Last week I had a couple of nights in Aberdeen – the main purpose was to catch up with a graduating friend but I also took the opportunity to explore the Granite city centre and Footdee, which is within walking distance.
On my first day, I had some great weather to see the stunning Marischal College building which is the second largest granite building in the world (if you didn’t know the largest, it’s ‘El Escorial’ near Madrid in Spain). I remember visiting Aberdeen for the first time in 2008 and remember it being very grey – recently it’s undergone a deep clean so it looks great now! You can get an idea of what it used to look like as the neighbouring Greyfriars Kirk didn’t get the deep-clean treatment!
Built in the 16th century, Marischal College was the second largest university in Scotland, and while the building is still owned by the university of Aberdeen, it’s primarily the council headquarters. A pretty sweet spot for an office!
Marischal College overlooks Marischal Square, a modern mixed-use development which houses office space, cafes and restaurants – including the excellent Mackie’s ice cream parlour. Right in the centre is this stunning sculpture of a leopard which was worked on by Andy Scott who you might recognise as the creator of the Kelpies in Falkirk. Over 2 tonnes of steel is cleverly positioned on a single steel platform.

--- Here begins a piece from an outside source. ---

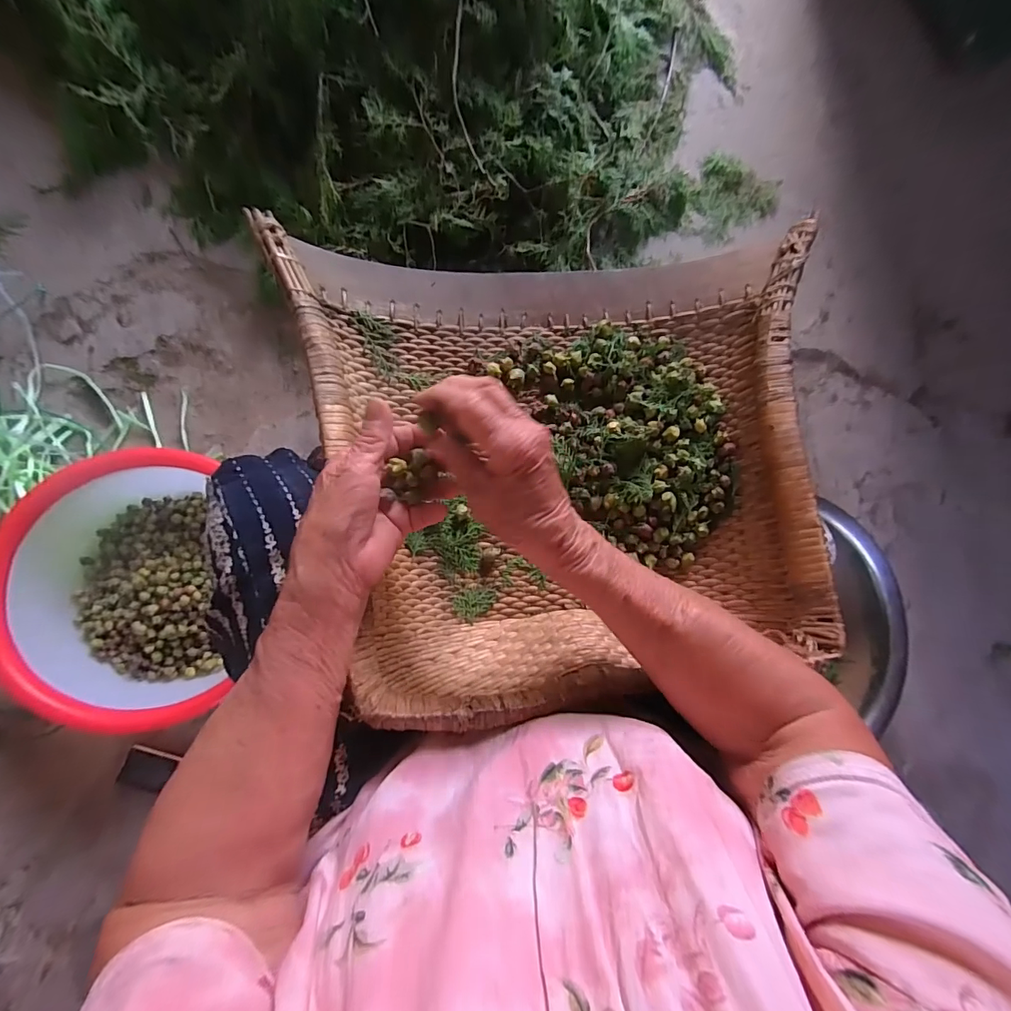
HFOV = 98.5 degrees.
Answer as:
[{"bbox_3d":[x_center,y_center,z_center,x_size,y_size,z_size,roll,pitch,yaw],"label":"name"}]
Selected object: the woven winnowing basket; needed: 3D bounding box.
[{"bbox_3d":[0.053,-0.052,0.394,0.440,0.141,0.399,-4,87,-9],"label":"woven winnowing basket"}]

But how are leopards linked to this Scottish city? The story goes that King James I gave the city two of these cats as a gift after a period of captivity, after which the city underwrote the expenses he had incurred. There’s no other evidence that these were actually gifted, apart from the inclusion of a leopard on the city’s coat of arms. Whether or not you believe the story, the sculpture is impressive and worth a look!
Marischal Square also overlooks the house of Provost Skene, which is now a museum. It’s currently closed to the public due to refurbishment and will open in 2020.
On the following morning I took myself off to join a city centre walking tour.
I joined Scot Free Tours, and their free city centre 90-minute tour, which starts from the historic Mercat Cross on Castle Street. You get a great view of Union Street which is the main thoroughfare for the shops.
The tour was excellent, taking in such sights as Marischal College and Provost Skene’s house, as well as Aberdeen harbour and St Nicholas Graveyard, which is where Lia’s storytelling skills were tested to the max, thanks to a group of steel drummers outside the Bon Accord Centre! Her last tale in the graveyard revealed a surprising link to Harry Houdini, which I’m sure is not widely known. The tour was well pitched for people who had no knowledge of the city’s history and was peppered with interesting facts and characters of the past.
Something completely different is these newly painted rainbow stairs which lead to the Bon Accord shopping centre. As lovely as granite is (particularly on a sunny day when it positively sparkles!) these are a lovely pop of colour to brighten the city up.
Street art has also completely revamped Aberdeen, and next week’s post will focus on NUART Aberdeen. However, before NUART came along, there was the Painted Doors Aberdeen project, and these doors are all painted by artists and makers who live and work in Aberdeen.
On my only full day in Aberdeen, I walked from the city centre to Fittee (or Footdee as it is spelt) to explore this former traditional fishing village.
From one side of the waterfront were views back to the harbour, and then out to sea with Torry on the other side of the water. On the sea-facing front there are amazing views along Aberdeen beach.
Suzanne from Adventures around Scotland has written an informative guide to the history area and I’d recommend reading that before you visit to get an idea of what you might see.
I loved seeing all of the different houses and sheds which sit next to each other. It reminded me a little of Balnakeil Craft Village near Durness which has art studios decorated in different ways.
As this area is a conservation area, I would recommend arriving earlier in the day, if you want to get good photos without other tourists. Be respectful as it is still very much a residential area!
As I was just about to leave, an incoming ship’s horn sounded – it was quite something to get a glimpse of a huge boat passing by from the narrow street in the heart of the village.
So, there’s a whistle-stop guide to my recent Aberdeen explorations! I hope to return in the not-too-distant future to find some more historical and cultural gems in the Granite City.